Про наказания: о легитимности

Ремень учебный

Я уже как-то писал про соотношение поощрения и наказания в воспитании. После обсуждения этой проблемы с товарищами продолжу тему.

Вслед за нашумевшей скандальной поправкой в статью 116 УК, предлагающей карать «близких лиц» лишением свободы до 2 лет за действия, причинившие боль, но не повлекшие вреда для здоровья, в СМИ была поднята вакханалия с причитаниями о чудовищном семейном насилии в России. При этом называются цифры, превышающие реальные в сотни раз (сравните 0,125% реальных семей, где совершаются преступления, связанные с насилием, и мифические от 25% до 70%).

Под шквалом подобных подтасовок семья уже выглядит как что-то на грани преступного сообщества. А воспитание детей в семье — заведомо подозрительным процессом, ибо оно сопряжено с «насилием». Насилием же предлагается считать чуть ли не любой акт наказания (а известно, что воспитание и состоит из поощрений и наказаний), вплоть до объявления словесных наказаний психологическим насилием. Понятно, что нужна борьба и с подтасовками, и с конкретными законодательными инициативами, но не менее интересно рассмотреть саму тему отождествления наказания с насилием в концептуальном плане.

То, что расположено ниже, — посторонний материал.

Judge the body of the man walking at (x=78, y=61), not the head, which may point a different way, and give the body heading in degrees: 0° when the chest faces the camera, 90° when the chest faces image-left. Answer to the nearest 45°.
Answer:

Потому что сама по себе необходимость воспитания как такового и наказания как его элемента чем-то ведь легитимируется. Есть традиционный взгляд на жизнь, в которой есть добро и зло. И понимание, что нужно стремиться к добру и отвращаться от зла. Само по себе это предполагает наличие истины в широком смысле этого слова (не только лишь соответствия частного понятия предмету, но некоей целостной общемировой идеи). И восхождение к истине (отнюдь не обязательно религиозное — светская наука в широком смысле также занята подобным восхождением). Именно в осознании необходимости восхождения содержится легитимация действий, совершаемых ради того, чтобы бороться со злом (наказание за зло) и за то, чтобы в человеке восторжествовало добро (поощрение добра).

Современный же нам постмодернизм (прочно укоренившийся не только в культуре, но и в политике) утверждает, что истины нет. Что восхождения тоже никакого нет. Что нет Человека с большой буквы. Что с развенчанием этого Человека с большой буквы несомненностью остаются две категории: звериное в человеке, также освобождённое от восхождения (секс без меры и ограничений объектов страсти, потребление от пуза и утверждение всяческого неравенства) и небытие (включая право на добровольный уход из жизни, начиная с младенчества). А вместо истины остаётся сад расходящихся тропок и блуждание между осколками здания культуры (осколками этого самого Человека с большой буквы), дегуманизированным звериным началом и небытием.

Соответственно, любое стремление расходящиеся тропки соединить и куда-то направить — есть зло. Т. е. любое принуждение есть зло. Получается, что с исчезновением дихотомии добра и зла, место, прежде занимаемое злом (того, с чем необходимо бороться), занимает принуждение, обобщаемое до насилия. А место прежнего добра занимает свобода от любых целостностей, свобода распадаться на части без какого-либо предела.

И вот тут, как мне кажется, надо указать законодателям, что следующее на очереди к искоренению в такой парадигме — это государство в целом и законодательство в частности. И они сами, как служители этого государства и законодательства.